I made my way to Chicago for a series of meetings with a colleague from Brazil.  I was able to tie in a visit with my dear friend Bernie the Monk, and he told me that I “do not know who I am.”  That was his conclusion after reminding me that I was very strong, and that whatever problems or anxieties I was having, “these too shall pass.”  Our visit ended with Father giving me a book by Pema Chödrön entitled, Taking the Leap. I read a chapter the next morning before heading to work, but I read the entire book over the Labor Day weekend.

So what does Pema have to teach someone caught up in uncertainty, self-doubt, and fear?

Pema teaches that we must “lean into” our pain and “Sit. Stay. Heal.”  We must “stop strengthening habits that only bring more pain to the world.”  A Buddhist nun, Chödrön relays that “we already have what we need.”  She counsels that “the next time you lose heart and you can’t bear to experience what you’re feeling… change the way you see it and lean in.”

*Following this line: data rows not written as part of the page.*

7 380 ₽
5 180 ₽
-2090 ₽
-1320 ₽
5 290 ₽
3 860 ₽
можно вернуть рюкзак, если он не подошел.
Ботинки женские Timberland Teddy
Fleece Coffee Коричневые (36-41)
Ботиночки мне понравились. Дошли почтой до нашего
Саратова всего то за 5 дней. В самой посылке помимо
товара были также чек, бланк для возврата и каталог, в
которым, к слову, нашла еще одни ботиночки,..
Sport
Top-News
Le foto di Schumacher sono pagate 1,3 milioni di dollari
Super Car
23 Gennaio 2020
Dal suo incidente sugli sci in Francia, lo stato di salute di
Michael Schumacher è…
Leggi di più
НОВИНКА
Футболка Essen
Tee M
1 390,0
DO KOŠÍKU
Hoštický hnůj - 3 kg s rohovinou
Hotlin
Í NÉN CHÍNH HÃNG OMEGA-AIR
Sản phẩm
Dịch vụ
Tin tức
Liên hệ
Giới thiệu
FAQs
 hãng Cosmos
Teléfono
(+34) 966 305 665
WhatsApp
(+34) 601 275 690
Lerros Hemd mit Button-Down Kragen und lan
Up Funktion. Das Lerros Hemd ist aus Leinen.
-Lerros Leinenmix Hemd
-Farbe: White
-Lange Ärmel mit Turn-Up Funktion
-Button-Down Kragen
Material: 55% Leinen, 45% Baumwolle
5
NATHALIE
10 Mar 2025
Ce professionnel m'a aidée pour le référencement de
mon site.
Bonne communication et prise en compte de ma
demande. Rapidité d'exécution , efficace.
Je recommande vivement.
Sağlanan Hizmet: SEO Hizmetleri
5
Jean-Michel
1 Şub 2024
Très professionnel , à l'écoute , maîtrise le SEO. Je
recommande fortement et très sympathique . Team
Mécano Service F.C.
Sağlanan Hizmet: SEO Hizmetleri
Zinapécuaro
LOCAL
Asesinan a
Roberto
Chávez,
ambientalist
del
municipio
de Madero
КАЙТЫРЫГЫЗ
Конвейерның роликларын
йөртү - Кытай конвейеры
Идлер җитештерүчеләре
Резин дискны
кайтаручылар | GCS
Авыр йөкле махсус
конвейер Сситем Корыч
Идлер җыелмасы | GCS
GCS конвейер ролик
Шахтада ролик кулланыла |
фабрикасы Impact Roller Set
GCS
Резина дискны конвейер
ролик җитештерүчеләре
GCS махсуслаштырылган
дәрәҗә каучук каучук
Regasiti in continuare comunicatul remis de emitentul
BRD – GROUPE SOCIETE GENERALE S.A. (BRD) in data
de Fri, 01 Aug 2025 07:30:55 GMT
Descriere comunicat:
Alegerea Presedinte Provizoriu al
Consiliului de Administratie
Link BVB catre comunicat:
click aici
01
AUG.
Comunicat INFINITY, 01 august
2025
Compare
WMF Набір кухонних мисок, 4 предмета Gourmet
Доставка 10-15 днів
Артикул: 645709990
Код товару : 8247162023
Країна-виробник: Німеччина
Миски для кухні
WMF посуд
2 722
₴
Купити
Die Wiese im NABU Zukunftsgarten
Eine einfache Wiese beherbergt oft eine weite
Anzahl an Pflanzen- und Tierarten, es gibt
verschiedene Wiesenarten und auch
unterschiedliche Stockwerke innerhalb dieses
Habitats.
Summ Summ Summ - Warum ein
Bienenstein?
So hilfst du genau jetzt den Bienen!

I know part of my problem is ego and a bigger part of who I am has always been rooted in my need to control.  Page after page of Taking the Leap stresses the need to breathe and move back into the present moment for perspective – a living meditation.  I have been practicing this method for only a few days, but I find that I am a bit calmer and I am not trying to fight my reality.

Work is just that – it is work.  Life is full of uncertainty, but fear and dread are not the responses I want to live with or in.  The healing comes in healthy confrontation, much like my head-on collision with the Virginia Creeper.  By meeting the weeds in my life, I may pick up a rash or an irritation, but it will pass because I attend to it and treat it.  My skin heals.  My soul heals.  My fragile faith is restored.

I am looking forward to autumn and I know that change is inevitable.  So is growth.  Even a middle-aged, married woman can evolve.  Even the Virginia Creeper turns from her summer green to a beautiful crimson red in the fall.  It’s all good.  It’s just not a sure thing, and I can live with that.